ACTIVITY
Print every line below exactly as written, but leave the pictures behind.
________________________________________
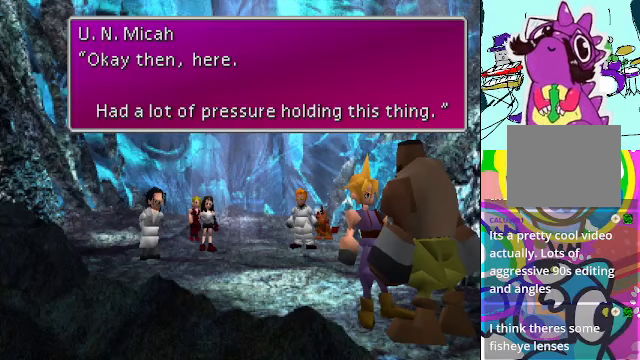
Gameplay with a controller (Xbox layout); each line is a JSON object with the inputs held at the frame after it. "events" lists button and stick changes between this image and that frame as [ms after this image, input, new state], when the widget could be followed in between. Not read: L3 R3 right_stick.
{"buttons": ["B"], "left_stick": "center", "events": [[400, "B", "down"]]}
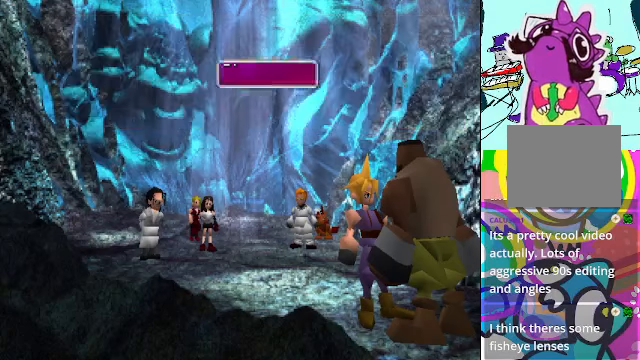
{"buttons": [], "left_stick": "center", "events": [[133, "B", "up"]]}
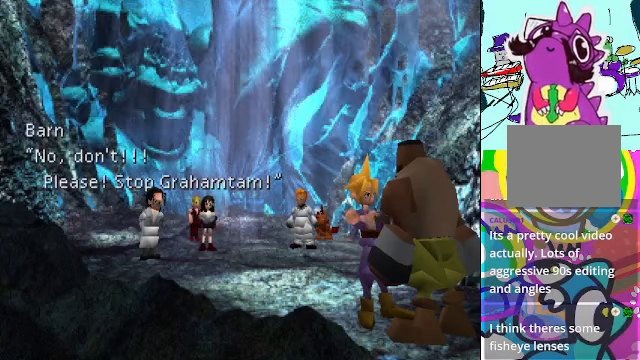
{"buttons": [], "left_stick": "center", "events": []}
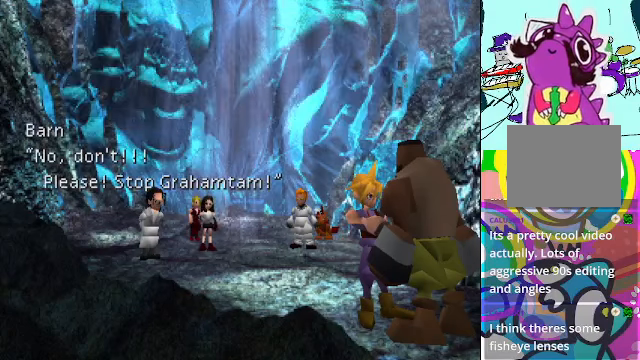
{"buttons": [], "left_stick": "center", "events": []}
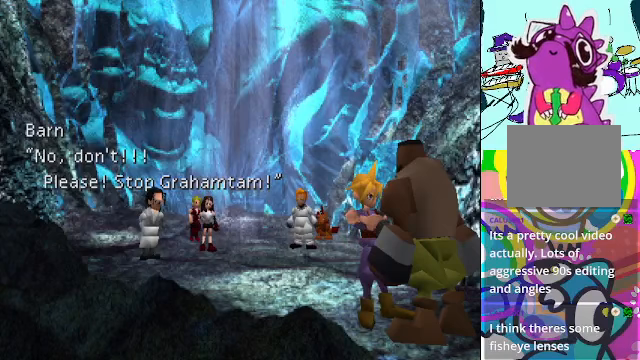
{"buttons": [], "left_stick": "center", "events": []}
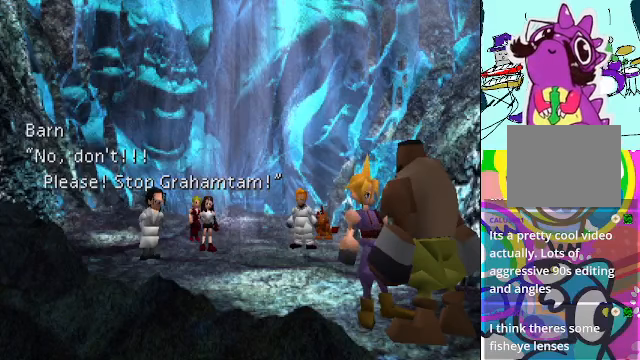
{"buttons": [], "left_stick": "center", "events": [[300, "B", "down"], [500, "B", "up"]]}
________________________________________
TASK RESPONSE
Gameplay with a controller (Xbox layout); each line is a JSON object with the inputs held at the frame after it. "events" lists button and stick changes between this image and that frame as [ms after this image, input, new state], when the widget could be followed in between. Not read: L3 R3 right_stick.
{"buttons": ["B"], "left_stick": "center", "events": [[400, "B", "down"]]}
{"buttons": [], "left_stick": "center", "events": [[133, "B", "up"]]}
{"buttons": [], "left_stick": "center", "events": []}
{"buttons": [], "left_stick": "center", "events": []}
{"buttons": [], "left_stick": "center", "events": []}
{"buttons": [], "left_stick": "center", "events": [[300, "B", "down"], [500, "B", "up"]]}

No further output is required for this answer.